DIRECTIONS> Within the entries below, the lines from the one with "hfov_deg: 71.6" through the one with "focal_mm: 6.76" are to be set down exactly, both ends kept.

MATERIAL PROVIDED>
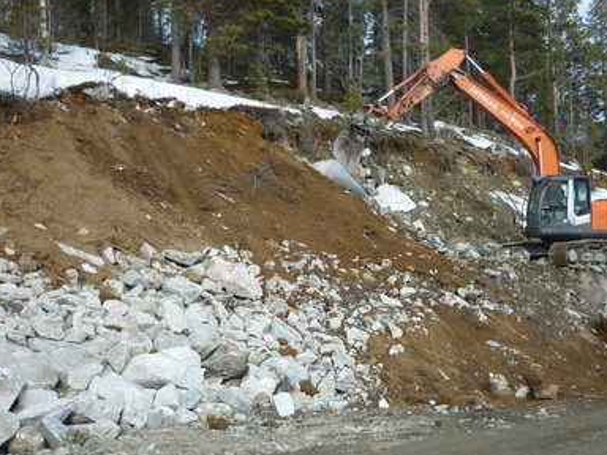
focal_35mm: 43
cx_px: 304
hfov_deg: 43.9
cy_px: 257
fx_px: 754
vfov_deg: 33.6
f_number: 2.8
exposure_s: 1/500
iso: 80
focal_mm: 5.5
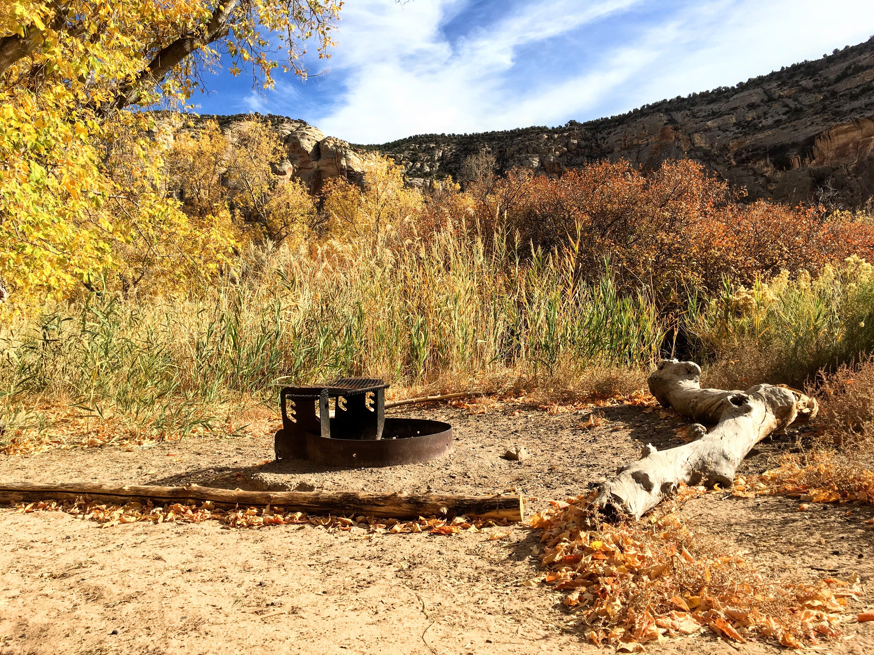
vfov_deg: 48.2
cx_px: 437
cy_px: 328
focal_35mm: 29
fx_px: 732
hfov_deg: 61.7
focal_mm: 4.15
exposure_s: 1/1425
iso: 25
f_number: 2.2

* * *

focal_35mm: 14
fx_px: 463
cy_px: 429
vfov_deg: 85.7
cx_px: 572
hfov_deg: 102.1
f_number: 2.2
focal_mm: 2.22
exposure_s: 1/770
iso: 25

---

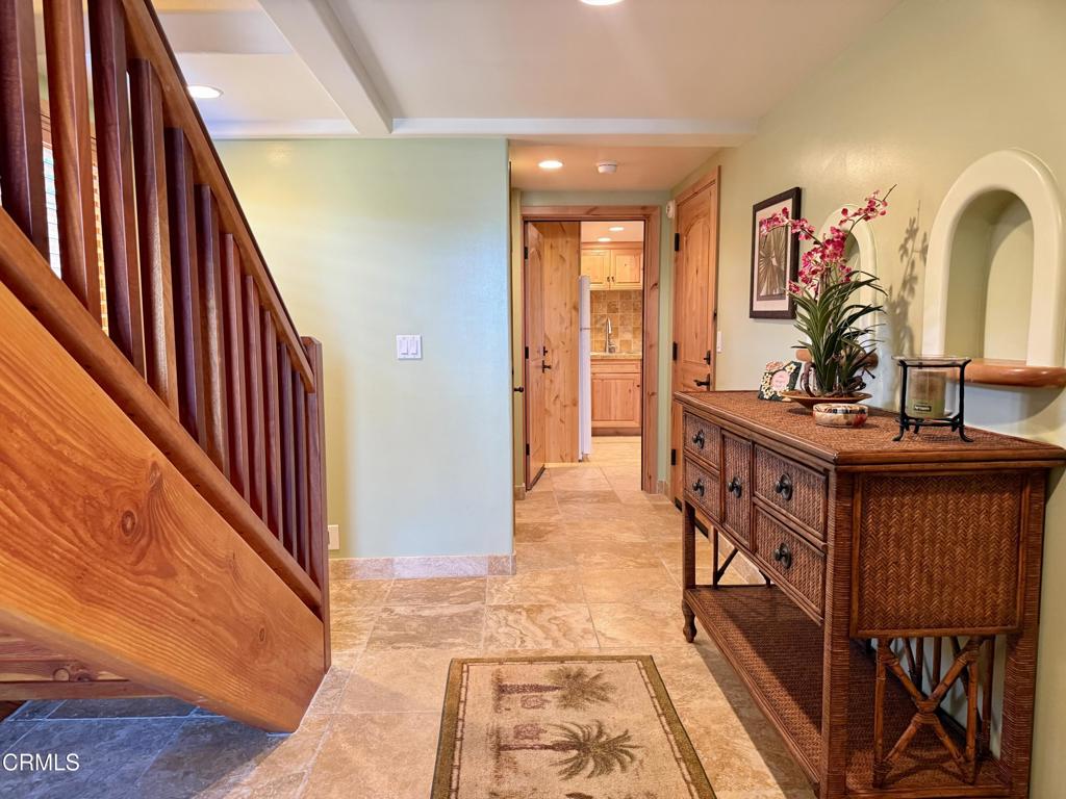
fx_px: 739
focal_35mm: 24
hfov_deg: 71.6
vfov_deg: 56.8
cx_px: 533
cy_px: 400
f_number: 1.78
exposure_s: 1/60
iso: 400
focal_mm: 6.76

RESPONSE TO THE EXERCISE>
hfov_deg: 71.6
vfov_deg: 56.8
cx_px: 533
cy_px: 400
f_number: 1.78
exposure_s: 1/60
iso: 400
focal_mm: 6.76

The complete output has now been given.